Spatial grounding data
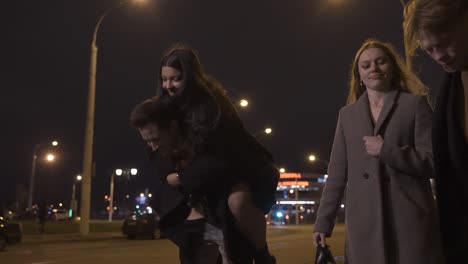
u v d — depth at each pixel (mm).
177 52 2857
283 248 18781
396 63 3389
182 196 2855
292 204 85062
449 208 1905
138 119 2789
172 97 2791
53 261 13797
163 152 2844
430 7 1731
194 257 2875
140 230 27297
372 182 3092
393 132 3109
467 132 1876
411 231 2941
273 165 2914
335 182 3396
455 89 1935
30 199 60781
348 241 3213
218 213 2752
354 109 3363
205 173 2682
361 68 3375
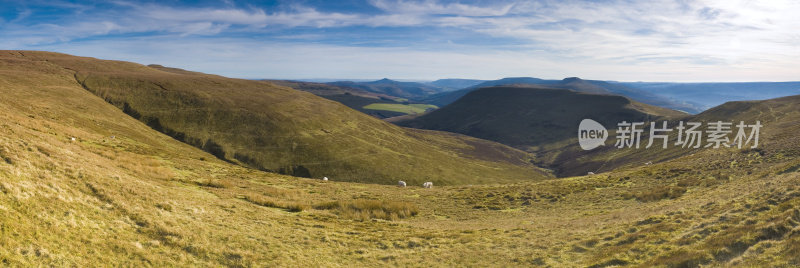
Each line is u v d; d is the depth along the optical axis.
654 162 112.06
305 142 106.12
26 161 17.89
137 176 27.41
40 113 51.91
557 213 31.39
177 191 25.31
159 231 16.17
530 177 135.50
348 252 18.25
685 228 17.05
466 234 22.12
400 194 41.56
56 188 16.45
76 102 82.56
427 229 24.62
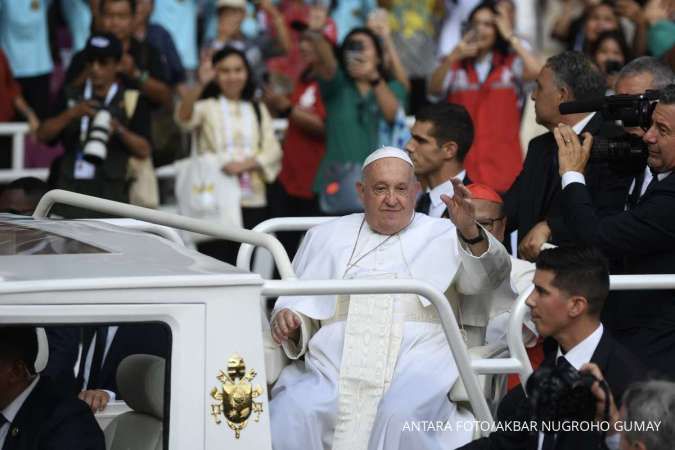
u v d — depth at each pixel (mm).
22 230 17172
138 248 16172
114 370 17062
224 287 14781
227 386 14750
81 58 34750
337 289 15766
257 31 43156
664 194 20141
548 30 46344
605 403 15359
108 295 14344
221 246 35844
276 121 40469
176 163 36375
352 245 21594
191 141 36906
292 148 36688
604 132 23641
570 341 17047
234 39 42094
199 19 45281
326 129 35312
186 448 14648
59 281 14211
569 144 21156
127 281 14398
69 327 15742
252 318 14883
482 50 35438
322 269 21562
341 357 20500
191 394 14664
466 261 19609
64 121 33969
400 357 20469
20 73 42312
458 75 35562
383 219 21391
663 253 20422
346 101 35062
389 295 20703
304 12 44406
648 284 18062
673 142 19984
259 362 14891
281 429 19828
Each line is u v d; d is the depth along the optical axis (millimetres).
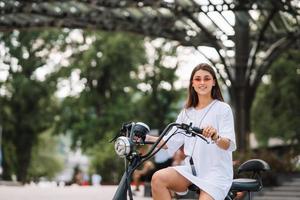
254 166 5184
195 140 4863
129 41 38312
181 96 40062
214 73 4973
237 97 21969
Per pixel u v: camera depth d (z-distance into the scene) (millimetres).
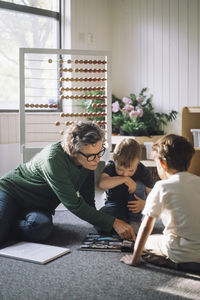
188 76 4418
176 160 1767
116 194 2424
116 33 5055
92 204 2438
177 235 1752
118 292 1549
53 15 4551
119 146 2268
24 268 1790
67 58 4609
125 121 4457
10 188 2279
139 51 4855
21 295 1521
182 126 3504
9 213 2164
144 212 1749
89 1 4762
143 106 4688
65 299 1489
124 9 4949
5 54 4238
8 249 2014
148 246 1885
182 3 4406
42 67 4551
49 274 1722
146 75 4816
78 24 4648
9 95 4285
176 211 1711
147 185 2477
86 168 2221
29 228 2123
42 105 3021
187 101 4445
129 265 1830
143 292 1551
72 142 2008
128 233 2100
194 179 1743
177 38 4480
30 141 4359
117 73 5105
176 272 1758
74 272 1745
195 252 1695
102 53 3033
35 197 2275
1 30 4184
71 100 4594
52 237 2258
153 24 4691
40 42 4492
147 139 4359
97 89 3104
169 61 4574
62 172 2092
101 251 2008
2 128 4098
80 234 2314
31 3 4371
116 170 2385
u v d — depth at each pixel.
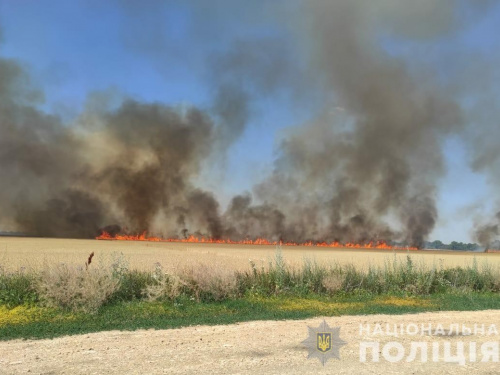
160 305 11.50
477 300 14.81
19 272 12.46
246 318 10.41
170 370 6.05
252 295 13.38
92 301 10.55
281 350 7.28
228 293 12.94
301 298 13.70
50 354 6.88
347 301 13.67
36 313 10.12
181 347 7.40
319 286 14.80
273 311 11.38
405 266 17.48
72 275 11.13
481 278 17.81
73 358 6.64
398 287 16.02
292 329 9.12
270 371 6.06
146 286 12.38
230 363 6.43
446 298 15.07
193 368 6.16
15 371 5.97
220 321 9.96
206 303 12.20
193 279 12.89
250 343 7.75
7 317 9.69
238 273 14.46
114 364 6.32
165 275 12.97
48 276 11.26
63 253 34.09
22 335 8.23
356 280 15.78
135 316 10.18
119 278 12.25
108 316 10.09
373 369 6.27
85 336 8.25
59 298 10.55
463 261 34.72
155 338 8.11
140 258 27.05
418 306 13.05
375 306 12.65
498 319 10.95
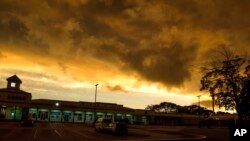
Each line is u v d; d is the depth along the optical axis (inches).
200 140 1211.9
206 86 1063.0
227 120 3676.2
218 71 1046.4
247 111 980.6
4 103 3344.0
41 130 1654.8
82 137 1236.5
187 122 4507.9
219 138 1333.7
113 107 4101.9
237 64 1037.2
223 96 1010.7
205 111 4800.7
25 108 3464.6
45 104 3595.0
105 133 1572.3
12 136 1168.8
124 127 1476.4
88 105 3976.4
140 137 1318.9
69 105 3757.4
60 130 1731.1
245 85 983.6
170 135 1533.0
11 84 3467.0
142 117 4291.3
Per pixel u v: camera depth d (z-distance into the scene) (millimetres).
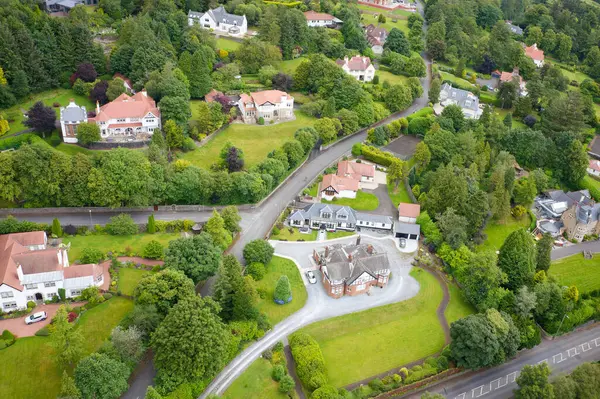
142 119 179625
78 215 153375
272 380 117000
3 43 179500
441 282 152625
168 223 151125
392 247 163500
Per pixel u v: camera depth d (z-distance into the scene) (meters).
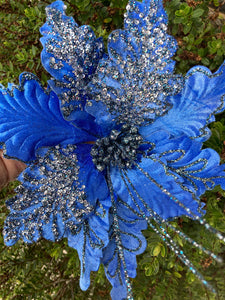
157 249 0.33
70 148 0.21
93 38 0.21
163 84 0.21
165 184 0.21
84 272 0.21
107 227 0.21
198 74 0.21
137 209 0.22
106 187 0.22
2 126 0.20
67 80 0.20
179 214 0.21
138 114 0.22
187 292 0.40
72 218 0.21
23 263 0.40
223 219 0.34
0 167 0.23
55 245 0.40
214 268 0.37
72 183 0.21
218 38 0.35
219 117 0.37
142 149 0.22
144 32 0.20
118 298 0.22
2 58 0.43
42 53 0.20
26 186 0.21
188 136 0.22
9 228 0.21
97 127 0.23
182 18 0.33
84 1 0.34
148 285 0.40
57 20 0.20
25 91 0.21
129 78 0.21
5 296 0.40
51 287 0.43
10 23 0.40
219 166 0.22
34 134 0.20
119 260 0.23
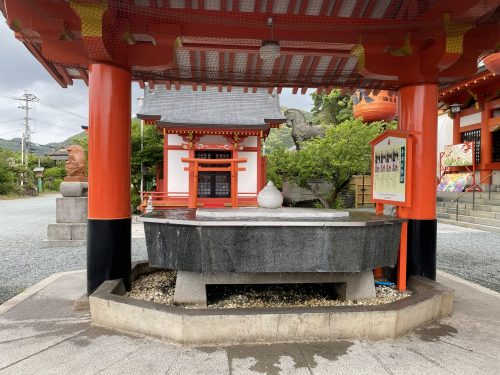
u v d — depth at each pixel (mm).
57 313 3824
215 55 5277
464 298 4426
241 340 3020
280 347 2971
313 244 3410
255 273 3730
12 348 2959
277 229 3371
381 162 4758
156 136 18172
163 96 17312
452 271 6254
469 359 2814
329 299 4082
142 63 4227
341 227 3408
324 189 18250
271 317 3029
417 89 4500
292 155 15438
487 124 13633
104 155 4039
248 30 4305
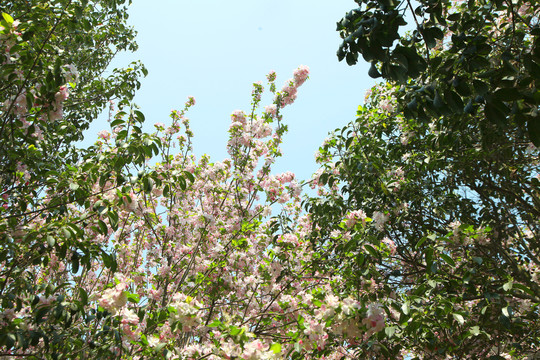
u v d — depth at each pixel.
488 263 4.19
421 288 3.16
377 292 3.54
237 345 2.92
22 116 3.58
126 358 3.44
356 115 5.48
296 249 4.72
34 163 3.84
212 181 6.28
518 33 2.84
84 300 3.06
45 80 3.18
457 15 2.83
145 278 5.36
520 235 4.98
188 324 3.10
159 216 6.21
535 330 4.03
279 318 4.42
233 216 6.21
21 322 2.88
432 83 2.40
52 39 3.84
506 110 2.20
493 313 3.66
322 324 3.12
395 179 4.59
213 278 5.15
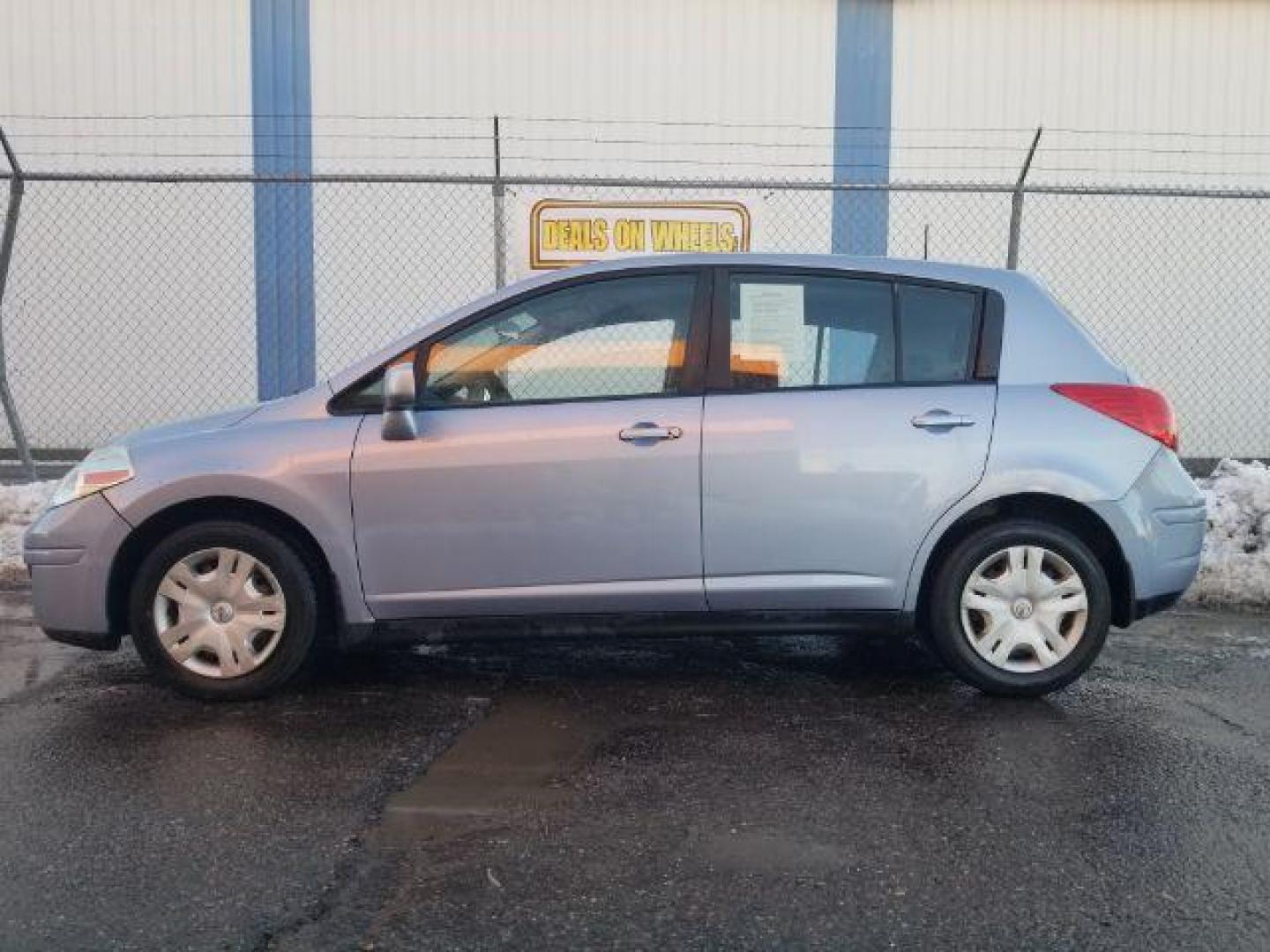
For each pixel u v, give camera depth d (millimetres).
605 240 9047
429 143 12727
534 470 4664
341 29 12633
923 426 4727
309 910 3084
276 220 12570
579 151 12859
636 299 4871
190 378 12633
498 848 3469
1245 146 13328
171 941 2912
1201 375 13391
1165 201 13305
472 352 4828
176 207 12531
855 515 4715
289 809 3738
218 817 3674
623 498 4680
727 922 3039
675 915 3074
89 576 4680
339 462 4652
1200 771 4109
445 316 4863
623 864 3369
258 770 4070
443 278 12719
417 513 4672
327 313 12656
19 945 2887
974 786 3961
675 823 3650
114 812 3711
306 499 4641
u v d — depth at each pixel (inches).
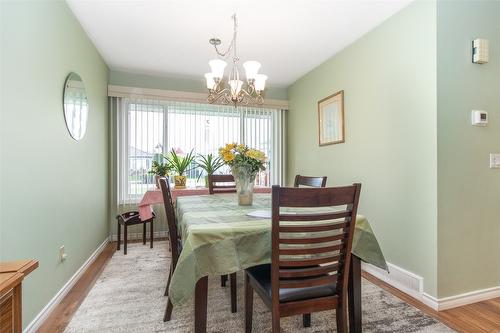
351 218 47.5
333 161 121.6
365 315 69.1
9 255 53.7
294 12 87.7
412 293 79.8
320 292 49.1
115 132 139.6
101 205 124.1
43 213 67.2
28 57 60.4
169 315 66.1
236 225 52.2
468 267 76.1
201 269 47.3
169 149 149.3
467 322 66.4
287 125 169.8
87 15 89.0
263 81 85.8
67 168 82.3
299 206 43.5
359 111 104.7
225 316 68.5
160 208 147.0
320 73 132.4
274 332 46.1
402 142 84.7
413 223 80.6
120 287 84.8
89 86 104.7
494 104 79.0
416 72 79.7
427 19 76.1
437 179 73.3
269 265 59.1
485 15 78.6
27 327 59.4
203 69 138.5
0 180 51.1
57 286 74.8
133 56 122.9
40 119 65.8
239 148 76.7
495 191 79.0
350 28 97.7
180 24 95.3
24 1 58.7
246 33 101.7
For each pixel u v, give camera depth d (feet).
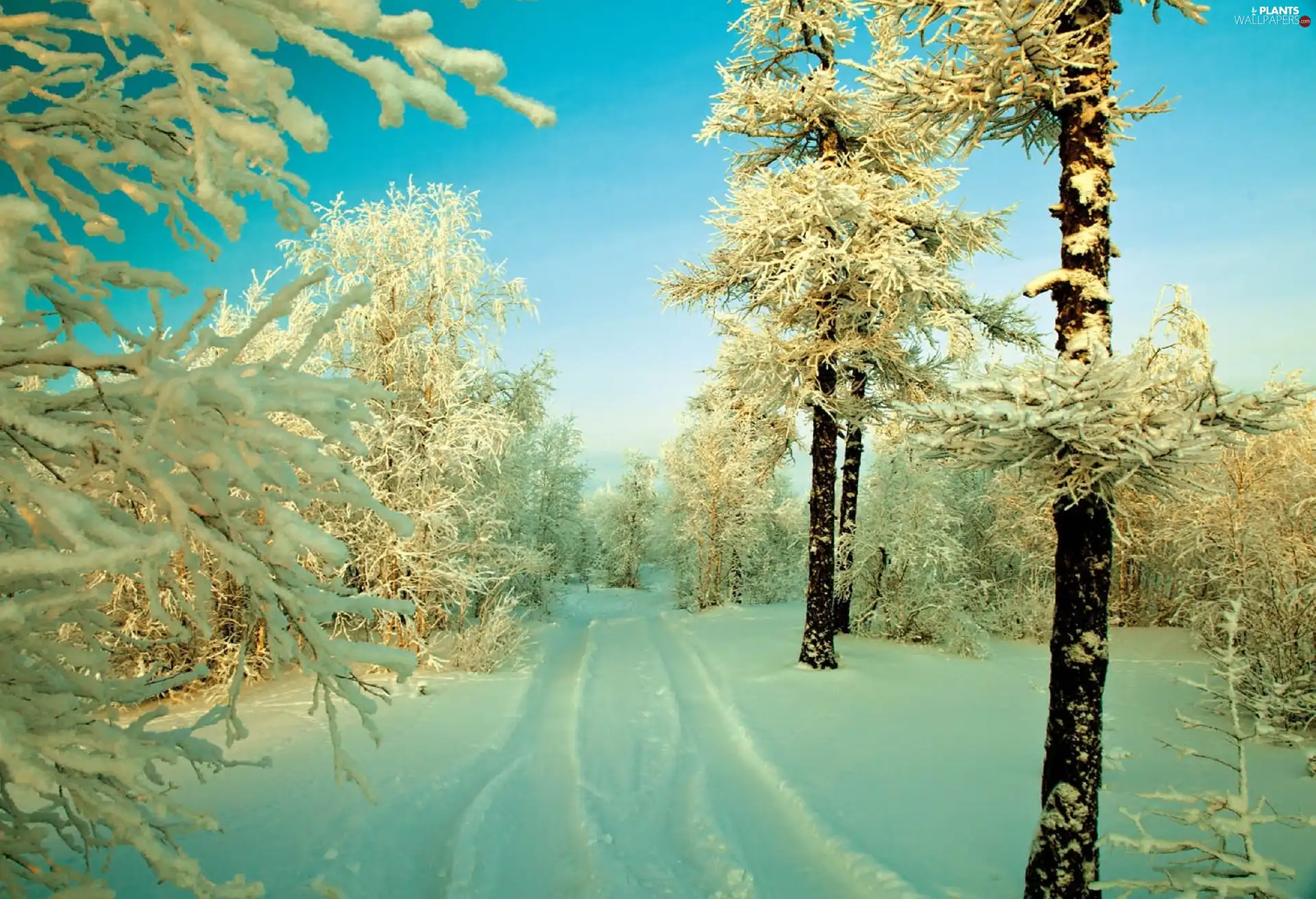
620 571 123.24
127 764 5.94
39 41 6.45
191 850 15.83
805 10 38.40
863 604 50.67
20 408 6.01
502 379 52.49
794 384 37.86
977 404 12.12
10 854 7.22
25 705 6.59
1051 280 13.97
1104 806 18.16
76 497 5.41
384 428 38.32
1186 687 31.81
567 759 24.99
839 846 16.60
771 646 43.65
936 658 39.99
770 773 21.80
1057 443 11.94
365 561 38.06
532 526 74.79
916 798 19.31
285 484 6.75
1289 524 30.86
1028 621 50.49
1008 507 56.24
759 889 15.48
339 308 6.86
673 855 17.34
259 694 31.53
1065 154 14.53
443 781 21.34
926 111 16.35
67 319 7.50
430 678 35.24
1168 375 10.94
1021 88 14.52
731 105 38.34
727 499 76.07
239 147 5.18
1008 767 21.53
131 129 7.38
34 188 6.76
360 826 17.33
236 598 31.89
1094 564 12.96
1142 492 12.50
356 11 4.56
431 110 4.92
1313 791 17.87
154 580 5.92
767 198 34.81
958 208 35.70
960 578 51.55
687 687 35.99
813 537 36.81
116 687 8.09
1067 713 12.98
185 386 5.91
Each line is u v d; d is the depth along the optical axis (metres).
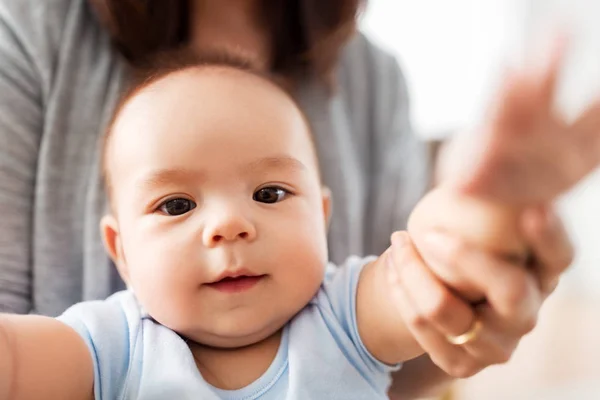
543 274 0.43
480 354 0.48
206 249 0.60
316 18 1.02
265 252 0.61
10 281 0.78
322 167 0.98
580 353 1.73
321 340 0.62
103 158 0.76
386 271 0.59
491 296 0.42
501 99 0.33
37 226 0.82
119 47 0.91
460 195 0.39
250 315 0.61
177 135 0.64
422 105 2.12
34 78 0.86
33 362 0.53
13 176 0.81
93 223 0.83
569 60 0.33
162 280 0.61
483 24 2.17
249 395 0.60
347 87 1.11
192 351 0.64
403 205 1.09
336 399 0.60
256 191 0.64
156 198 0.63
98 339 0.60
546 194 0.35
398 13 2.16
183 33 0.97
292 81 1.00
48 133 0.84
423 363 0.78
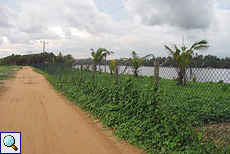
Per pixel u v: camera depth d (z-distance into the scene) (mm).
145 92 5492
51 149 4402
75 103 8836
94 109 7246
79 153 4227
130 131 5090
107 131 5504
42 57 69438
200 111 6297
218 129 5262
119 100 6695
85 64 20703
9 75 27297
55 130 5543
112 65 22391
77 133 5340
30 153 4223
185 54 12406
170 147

* Problem: Leaving out every picture, repeat exactly the lines of the records from the start through the line that has "648 284 18062".

* Answer area:
u v d — depth at each pixel (mm).
177 52 2857
283 248 18781
396 63 3389
182 196 2855
292 204 85062
449 208 1905
138 119 2789
172 97 2791
53 261 13797
163 152 2844
430 7 1731
194 257 2875
140 230 27297
372 182 3092
393 132 3109
467 132 1876
411 231 2941
273 165 2914
335 182 3396
455 89 1935
30 199 60781
348 241 3213
218 213 2752
354 109 3363
205 173 2682
361 68 3375
Each line is u v d; d is the depth along the optical axis.
654 162 112.06
305 142 106.12
26 161 17.89
137 176 27.41
40 113 51.91
557 213 31.39
177 191 25.31
159 231 16.17
530 177 135.50
348 252 18.25
685 228 17.05
466 234 22.12
400 194 41.56
56 188 16.45
76 102 82.56
427 229 24.62
u v d — depth at each pixel (mm).
22 230 17172
138 248 16172
114 370 17062
224 287 14781
227 386 14750
81 58 34750
337 289 15766
257 31 43156
664 194 20141
548 30 46344
605 403 15359
108 295 14344
221 246 35844
276 121 40469
176 163 36375
352 245 21594
191 141 36906
292 148 36688
604 132 23641
570 341 17047
234 39 42094
199 19 45281
326 129 35312
186 448 14648
59 281 14211
569 144 21156
127 281 14398
69 327 15742
252 318 14883
482 50 35438
322 269 21562
341 357 20500
191 394 14664
466 261 19609
64 121 33969
400 357 20469
20 73 42312
458 75 35562
383 219 21391
663 253 20422
346 101 35062
389 295 20703
304 12 44406
648 284 18062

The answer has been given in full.